Las grandes potencias, entre ellas la Unión Europea, llevan décadas destruyendo el hábitat y manipulando los gobiernos de todos esos estados víctimas de la guerra y de la más vil expoliación de sus recursos. Si analizáramos cada caso, uno a uno, veríamos la influencia de los intereses extranjeros en todos los conflictos que actualmente sacuden el planeta. Y no menos en aquellos países donde aún su riqueza natural es extraordinaria y los recursos de su subsuelo fuentes de particulares tesoros, son vapuleados socialmente empujando a sus nativos a la emigración.
¿Puede poner la ONU coto a esto? Hoy por hoy no. ¿Qué tiene que ocurrir para que ello fuera posible? En primer lugar un cambio en la percepción del problema por parte del conjunto de la ciudadanía en los países receptores de inmigrantes, sea en la manera que sea. Mientras se siga viendo al inmigrante como un peligro y no como la consecuencia de unas deficientes políticas de esos mismos estados para con sus países de origen resultará imposible que los ciudadanos sean conscientes de la realidad que les rodea. De hecho en la actualidad, como en el caso de la crisis de los refugiados europea, cuando la cuestión deja de ser tema de portada en los telediarios, viene a ser como si hubiera quedado resuelta.
Además del drama vivido por los afectados de la diáspora, el primer resultado de las políticas de negación, rechazo y ocultación de los gobiernos interesados y la inusitada incapacidad para hacer frente al problema de las instituciones internacionales, unido a las consecuencias de una tan recalcitrante como agotadora crisis económica a la que no se le ha dado respuestas al conjunto de los ciudadanos, es el resurgimientos de poderosos movimientos xenófobos que parecían desterrados definitivamente tras el holocausto. Tanto es así que en numerosos países europeos ya gozan de una importante presencia parlamentaria y aspiran en lugares tan inverosímiles en otro tiempo como Francia o Holanda a hacerse con el gobierno en un breve espacio de tiempo. Hasta en la mismísima Alemania están desplazando en algunos landers a la CDU de Ángela Merkel. O en Austria han estado a punto de asaltar la presidencia de la república y no digamos ya en el Reino Unido donde el nuevo gobierno de la Sra. May parece estar haciendo suyas las arengas xenófobas del UKIP.

DATOS REGISTRADOS:
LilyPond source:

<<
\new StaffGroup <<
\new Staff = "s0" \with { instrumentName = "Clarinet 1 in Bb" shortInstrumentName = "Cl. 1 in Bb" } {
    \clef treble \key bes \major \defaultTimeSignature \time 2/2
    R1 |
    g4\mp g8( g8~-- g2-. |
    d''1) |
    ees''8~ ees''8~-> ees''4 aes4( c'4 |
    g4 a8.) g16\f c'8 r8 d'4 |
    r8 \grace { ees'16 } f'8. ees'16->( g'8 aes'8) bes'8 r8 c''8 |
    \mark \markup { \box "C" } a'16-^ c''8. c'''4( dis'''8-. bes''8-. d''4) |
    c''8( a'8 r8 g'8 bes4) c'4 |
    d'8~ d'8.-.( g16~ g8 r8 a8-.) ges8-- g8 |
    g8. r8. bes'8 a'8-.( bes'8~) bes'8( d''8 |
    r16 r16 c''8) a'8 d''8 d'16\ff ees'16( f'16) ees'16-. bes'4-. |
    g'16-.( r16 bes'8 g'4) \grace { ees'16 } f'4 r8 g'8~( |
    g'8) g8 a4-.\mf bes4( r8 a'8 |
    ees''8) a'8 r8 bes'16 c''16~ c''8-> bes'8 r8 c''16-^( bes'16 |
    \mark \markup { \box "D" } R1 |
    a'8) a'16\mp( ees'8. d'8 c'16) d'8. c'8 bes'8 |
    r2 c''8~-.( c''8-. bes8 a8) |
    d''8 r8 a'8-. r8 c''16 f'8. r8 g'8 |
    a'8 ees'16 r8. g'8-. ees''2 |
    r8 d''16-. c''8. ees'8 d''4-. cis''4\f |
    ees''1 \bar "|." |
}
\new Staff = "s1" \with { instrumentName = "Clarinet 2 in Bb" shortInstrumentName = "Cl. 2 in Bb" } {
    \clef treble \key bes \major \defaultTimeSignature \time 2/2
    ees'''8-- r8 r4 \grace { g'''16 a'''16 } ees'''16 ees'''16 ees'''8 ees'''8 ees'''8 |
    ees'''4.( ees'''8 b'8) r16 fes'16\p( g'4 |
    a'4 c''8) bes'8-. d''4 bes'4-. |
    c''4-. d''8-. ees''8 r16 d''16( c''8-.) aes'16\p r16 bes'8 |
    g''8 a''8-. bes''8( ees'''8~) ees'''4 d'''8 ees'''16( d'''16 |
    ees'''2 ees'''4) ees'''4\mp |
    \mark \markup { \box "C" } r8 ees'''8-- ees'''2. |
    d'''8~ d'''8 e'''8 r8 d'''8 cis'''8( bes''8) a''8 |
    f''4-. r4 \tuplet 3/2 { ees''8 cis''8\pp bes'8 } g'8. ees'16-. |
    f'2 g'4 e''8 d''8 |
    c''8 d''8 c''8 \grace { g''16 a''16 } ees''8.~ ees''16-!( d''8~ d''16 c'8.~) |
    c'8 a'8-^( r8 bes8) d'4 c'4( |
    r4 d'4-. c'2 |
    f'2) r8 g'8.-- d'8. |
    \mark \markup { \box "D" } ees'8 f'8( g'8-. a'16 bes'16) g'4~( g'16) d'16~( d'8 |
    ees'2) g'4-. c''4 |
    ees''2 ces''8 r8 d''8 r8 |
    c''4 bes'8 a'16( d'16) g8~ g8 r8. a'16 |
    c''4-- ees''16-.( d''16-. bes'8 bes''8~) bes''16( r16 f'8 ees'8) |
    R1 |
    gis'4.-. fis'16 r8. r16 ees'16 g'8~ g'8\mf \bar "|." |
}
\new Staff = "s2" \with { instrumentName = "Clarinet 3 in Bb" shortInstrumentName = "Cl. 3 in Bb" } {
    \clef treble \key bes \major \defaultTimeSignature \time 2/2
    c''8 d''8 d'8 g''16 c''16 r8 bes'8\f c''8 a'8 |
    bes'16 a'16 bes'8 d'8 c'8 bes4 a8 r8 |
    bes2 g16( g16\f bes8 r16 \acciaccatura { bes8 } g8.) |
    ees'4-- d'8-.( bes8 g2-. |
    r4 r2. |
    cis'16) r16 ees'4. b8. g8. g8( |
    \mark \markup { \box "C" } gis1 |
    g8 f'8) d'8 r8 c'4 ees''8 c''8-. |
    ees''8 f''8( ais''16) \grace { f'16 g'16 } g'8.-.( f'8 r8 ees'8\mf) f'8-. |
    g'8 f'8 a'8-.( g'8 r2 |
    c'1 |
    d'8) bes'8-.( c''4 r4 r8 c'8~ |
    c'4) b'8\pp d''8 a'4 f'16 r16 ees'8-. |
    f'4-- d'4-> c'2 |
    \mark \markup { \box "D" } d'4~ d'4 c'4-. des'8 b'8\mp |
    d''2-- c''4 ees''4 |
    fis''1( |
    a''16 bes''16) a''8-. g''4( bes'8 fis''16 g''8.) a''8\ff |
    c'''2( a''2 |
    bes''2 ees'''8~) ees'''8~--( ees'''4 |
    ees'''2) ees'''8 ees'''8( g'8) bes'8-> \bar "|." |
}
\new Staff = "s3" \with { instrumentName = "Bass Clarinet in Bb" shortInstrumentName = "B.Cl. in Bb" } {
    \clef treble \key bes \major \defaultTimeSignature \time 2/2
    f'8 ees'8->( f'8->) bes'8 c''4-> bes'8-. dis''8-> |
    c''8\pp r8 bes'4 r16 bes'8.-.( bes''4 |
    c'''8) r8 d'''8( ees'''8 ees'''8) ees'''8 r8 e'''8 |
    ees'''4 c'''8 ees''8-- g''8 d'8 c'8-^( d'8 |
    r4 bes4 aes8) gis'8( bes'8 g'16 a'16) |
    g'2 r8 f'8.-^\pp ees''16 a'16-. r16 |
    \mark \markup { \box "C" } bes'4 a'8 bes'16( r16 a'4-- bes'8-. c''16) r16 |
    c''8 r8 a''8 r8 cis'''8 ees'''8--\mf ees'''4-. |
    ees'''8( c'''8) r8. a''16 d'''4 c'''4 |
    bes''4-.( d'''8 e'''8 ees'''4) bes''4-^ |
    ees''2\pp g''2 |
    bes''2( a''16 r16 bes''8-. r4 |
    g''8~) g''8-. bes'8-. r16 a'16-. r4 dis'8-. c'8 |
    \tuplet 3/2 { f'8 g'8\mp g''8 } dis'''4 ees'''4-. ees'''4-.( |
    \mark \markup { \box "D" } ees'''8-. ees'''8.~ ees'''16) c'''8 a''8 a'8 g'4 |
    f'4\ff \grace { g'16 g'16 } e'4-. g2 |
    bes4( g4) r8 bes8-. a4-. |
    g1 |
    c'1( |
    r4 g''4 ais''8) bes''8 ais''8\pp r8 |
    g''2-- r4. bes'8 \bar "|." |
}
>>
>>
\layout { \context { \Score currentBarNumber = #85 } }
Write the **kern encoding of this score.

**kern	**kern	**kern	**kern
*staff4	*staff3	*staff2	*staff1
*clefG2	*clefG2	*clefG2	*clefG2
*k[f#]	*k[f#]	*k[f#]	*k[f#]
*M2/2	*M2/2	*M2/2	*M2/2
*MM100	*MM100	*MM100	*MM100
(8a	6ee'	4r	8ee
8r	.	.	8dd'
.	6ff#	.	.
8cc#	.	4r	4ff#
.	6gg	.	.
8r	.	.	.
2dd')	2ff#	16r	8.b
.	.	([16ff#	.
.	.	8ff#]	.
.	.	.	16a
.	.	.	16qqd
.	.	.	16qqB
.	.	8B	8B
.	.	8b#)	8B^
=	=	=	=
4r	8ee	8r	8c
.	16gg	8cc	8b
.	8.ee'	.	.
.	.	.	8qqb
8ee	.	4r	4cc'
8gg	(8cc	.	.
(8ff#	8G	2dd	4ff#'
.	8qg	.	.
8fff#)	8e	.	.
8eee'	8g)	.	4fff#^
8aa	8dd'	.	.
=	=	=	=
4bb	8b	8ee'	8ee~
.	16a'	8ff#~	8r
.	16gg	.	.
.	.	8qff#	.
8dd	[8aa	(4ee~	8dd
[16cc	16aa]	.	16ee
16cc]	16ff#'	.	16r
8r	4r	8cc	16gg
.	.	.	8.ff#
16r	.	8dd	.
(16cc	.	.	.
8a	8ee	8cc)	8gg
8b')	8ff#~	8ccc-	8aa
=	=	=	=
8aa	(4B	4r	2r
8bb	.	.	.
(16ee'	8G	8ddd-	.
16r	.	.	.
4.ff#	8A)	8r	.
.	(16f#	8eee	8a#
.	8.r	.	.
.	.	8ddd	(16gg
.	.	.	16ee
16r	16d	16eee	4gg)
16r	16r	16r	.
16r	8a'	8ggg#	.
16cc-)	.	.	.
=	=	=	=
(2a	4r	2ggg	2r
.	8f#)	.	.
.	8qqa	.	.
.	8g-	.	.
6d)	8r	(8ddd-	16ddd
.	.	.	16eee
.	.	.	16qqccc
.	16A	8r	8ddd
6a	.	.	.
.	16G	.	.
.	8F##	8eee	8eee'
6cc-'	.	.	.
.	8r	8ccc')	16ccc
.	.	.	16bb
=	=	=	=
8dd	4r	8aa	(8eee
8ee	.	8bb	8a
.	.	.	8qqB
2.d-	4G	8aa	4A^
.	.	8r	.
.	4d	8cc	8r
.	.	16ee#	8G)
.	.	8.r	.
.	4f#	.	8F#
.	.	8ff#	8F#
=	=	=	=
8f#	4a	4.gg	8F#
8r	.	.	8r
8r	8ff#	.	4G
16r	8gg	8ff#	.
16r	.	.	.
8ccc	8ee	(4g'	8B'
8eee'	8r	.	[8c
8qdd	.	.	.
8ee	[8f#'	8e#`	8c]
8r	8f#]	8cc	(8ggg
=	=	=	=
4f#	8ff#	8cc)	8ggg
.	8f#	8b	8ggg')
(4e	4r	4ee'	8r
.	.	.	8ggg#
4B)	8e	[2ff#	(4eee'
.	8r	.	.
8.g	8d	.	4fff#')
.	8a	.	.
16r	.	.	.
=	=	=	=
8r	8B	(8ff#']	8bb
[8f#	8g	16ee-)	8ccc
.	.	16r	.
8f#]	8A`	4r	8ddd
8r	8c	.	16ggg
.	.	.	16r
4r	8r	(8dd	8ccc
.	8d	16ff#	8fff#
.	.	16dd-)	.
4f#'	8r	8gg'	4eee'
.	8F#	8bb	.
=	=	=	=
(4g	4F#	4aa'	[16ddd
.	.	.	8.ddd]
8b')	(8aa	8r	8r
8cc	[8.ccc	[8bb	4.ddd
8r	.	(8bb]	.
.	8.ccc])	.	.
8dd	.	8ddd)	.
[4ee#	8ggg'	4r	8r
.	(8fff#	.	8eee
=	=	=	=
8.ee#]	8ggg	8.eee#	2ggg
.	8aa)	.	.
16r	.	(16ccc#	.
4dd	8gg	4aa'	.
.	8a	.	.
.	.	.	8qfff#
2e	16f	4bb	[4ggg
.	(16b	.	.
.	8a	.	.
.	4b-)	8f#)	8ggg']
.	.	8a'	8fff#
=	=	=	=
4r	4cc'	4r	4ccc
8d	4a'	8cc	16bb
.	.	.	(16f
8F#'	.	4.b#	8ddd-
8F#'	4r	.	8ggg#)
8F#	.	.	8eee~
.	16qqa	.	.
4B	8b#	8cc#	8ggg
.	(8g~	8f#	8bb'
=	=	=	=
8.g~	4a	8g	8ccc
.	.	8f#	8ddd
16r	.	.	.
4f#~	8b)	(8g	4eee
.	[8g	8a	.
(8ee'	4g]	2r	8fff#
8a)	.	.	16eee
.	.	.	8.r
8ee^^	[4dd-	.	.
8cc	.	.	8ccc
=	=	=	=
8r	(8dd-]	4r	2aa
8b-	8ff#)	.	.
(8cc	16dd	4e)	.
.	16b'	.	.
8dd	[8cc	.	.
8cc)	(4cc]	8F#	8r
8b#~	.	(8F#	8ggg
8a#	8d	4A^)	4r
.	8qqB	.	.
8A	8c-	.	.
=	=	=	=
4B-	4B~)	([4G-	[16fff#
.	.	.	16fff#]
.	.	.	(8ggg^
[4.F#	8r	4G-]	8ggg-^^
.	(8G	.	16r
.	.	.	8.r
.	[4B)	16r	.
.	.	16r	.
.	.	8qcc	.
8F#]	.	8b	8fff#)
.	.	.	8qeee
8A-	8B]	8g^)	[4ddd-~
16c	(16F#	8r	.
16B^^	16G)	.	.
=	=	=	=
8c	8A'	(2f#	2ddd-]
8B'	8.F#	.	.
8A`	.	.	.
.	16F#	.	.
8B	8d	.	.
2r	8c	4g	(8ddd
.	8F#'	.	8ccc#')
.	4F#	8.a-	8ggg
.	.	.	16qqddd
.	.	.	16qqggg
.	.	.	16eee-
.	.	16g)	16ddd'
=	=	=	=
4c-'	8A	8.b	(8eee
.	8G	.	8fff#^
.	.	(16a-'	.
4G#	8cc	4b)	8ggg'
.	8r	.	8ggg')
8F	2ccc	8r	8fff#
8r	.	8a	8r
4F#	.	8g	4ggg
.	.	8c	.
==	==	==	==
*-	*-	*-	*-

TAREAS:
(1) Indica si cada afirmación coincide con el fragmento sobre la inmigración. Responde sí o no y cita las palabras del fragmento que lo deciden.
(a) La ONU puede actualmente poner coto a la situación descrita.
(b) Los movimientos xenófobos tienen ya una importante presencia parlamentaria en numerosos países europeos.
(c) En Austria esos movimientos llegaron a ocupar la presidencia de la república.
(2) Responde brevemente según el fragmento sobre la inmigración:
(a) ¿Qué cambio se señala en primer lugar como necesario?
(b) ¿A qué partido están desplazando esos movimientos en algunos länder de Alemania?
(c) ¿De qué partido son las arengas xenófobas que el gobierno de la Sra. May parece hacer suyas?
(3) Prosigue el fragmento sobre la inmigración a partir de su última oración.

RESPUESTAS:
(1)
(a) No: «¿Puede poner la ONU coto a esto? Hoy por hoy no.»
(b) Sí: «en numerosos países europeos ya gozan de una importante presencia parlamentaria»
(c) No: «en Austria han estado a punto de asaltar la presidencia de la república»

(2)
(a) Un cambio en la percepción del problema por parte del conjunto de la ciudadanía en los países receptores de inmigrantes.
(b) A la CDU de Ángela Merkel.
(c) Del UKIP.

(3)
La ciudadanía debe esforzarse por saber más allá del discurso que le ofrece toda una industria mediática al servicio del poder más absoluto, encargada de adormecer a la misma despertando solo de ella sus instintos más primarios. Debe descubrir el cómo y el porqué de un Mar Mediterráneo convertido en un reguero de cadáveres, Oriente Medio en un polvorín constante, África y Sudamérica, a pesar de sus riquezas, en una pesadilla para sus habitantes o Indochina en un paraíso sin escrúpulos para la industria de occidente. Entre otros muchos fenómenos a cual más dantesco que pormenorizarlos haría inabarcable este artículo.
Solo así podremos situar en nuestros más altos puestos de representación política personas más justas y capaces al verdadero servicio de los ciudadanos, por encima de sus intereses personales, los de su partido y de otros intereses espurios. Lo que facilitará, en el mismo orden de cosas, que las instituciones supranacionales tengan verdadera capacidad para construir un mundo mejor para todos. Tarea ardua difícil pero no imposible por cuanto solo se trata de tener la voluntad para ello.
Hace solo unos días caía en mis manos el último libro de ese personaje tan singular que es Miguel Ángel Revilla. Su título: «Ser feliz no es caro», quizá pudiera servir como proposición para solucionar los terribles males de este planeta.